En quoi la pensée de Lévi-Strauss éclaire-t-elle l'actuel débat sur l'identité nationale ?
Philippe Descola :
Lévi-Strauss a été très marqué dans sa vie personnelle par l'échec des démocraties européennes à contenir le fascisme. Alors qu'il avait été tenté par une carrière politique – il était un des espoirs de la SFIO (Section française de l'internationale ouvrière) lorsqu'il était étudiant et avait tenté de mener une campagne électorale dans les années 1930, interrompue par un accident de voiture –, il a expliqué par la suite qu'il s'était senti disqualifié pour toute entreprise politique pour n'avoir pas su comprendre le danger des idéologies totalitaires pour les démocraties européennes. Il a également été contraint à l'exil par les lois raciales de Vichy, donc il a pu mesurer, dans sa vie et dans sa personne, ce que signifiait l'adoption par des Etats de politiques d'identité nationale.
Par ailleurs, toute son expérience d'ethnologue montre que l'identité se forge par des interactions sur les frontières, sur les marges d'une collectivité. L'identité ne se constitue en aucune façon d'un catalogue de traits muséifié, comme c'est souvent le cas lorsque des Etats s'emparent de la question de l'identité nationale. Les sociétés se construisent une identité, non pas en puisant dans un fonds comme si on ouvrait des boîtes, des malles et des vieux trésors accumulés et vénérés, mais à travers un rapport constant d'interlocution et de différenciation avec ses voisins. Et c'est cette double expérience, personnelle et politique d'un côté et d'ethnologue de l'autre, qui l'a conduit à récuser et vivement critiquer l'accaparement, par des Etats, de l'identité nationale.
Le thème de la diversité culturelle lui était cher. Or ses écrits n'ont pas toujours été très bien compris, notamment Race et Culture, dans lequel il affirme le droit de chaque culture de se préserver des valeurs de l'autre…
Claude Lévi-Strauss a été un des artisans, après la guerre, de la construction d'une idéologie à l'Unesco qui rendrait impossible les horreurs de la seconde guerre mondiale et ce qui l'avait provoquée : le racisme et le mépris de l'autre. C'est dans ce cadre qu'il a rédigé deux ouvrages. Le premier, Race et Histoire, met en forme le credo de l'Unesco : il n'y a pas de race. S'il existe des différences phénotypiques, celles-ci n'ont aucune incidence sur les compétences cognitives et culturelles des différentes populations.

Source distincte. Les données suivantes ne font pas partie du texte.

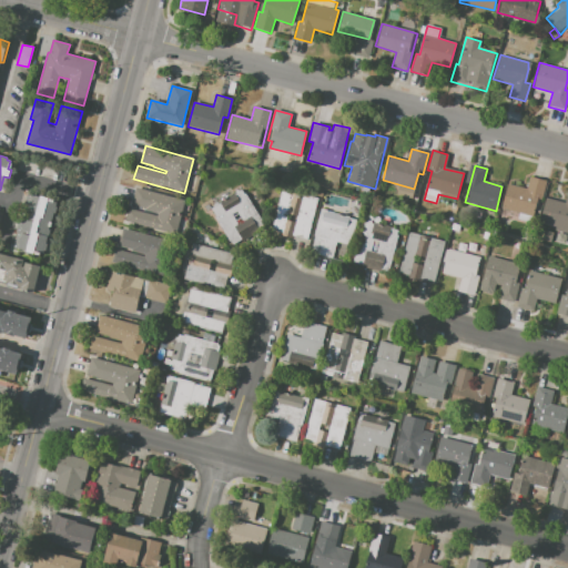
[(546,181),(537,217),(501,209),(508,183),(526,188),(529,178),(546,181)]
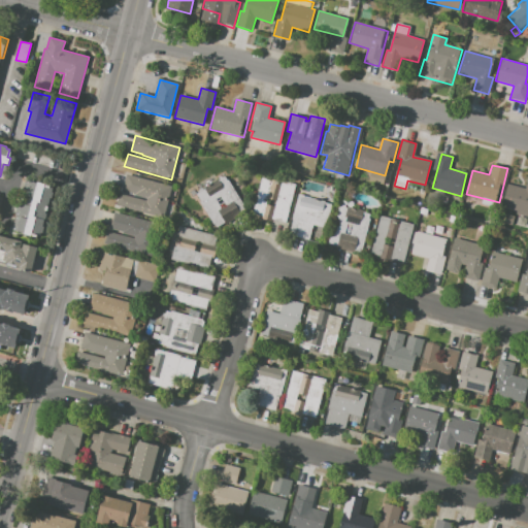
[(126,175),(170,187),(162,219),(116,206),(120,193),(145,200),(145,198),(135,195),(135,194),(122,190),(126,175)]
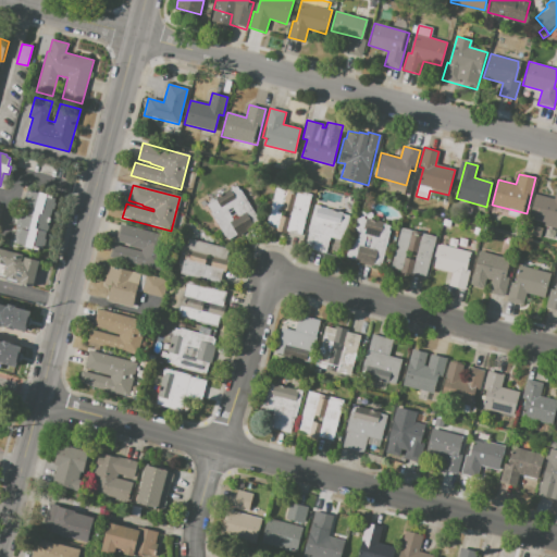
[(276,185),(312,195),(301,234),(288,231),(287,233),(274,230),(274,227),(265,225),(276,185)]
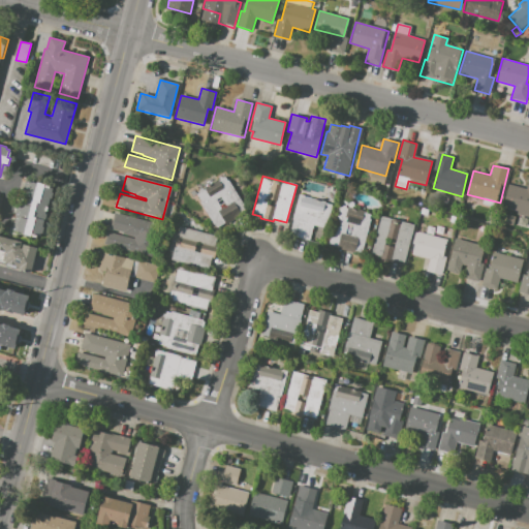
[(196,194),(199,193),(198,190),(203,188),(204,190),(205,189),(204,188),(219,180),(219,181),(220,180),(219,178),(221,177),(222,179),(225,177),(227,181),(228,180),(247,211),(241,215),(241,216),(226,224),(225,223),(216,228),(196,194)]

Ce qui compte, c'est la capacité à s'ouvrir à autrui et à échanger de façon à s'enrichir de la diversité culturelle.
Le deuxième texte, Race et Culture, visait à préciser certains aspects du premier, mettant l'accent sur le fait que pour qu'il puisse y avoir échange et contraste entre sociétés voisines, il faut qu'elles conservent une certaine forme de permanence dans les valeurs et les institutions auxquelles elles sont attachées. Lévi-Strauss voulait souligner que l'échange n'implique pas l'uniformisation. Quand il est entré à l'Académie française, on lui a reproché d'intégrer une institution vieillotte. Or il répondait que les rites et les institutions sont fragiles et que par conséquent, il faut les faire vivre. Il portait, sur les institutions de son propre pays, un regard ethnographique, le "regard éloigné", celui que l'on porte sur des sociétés distantes.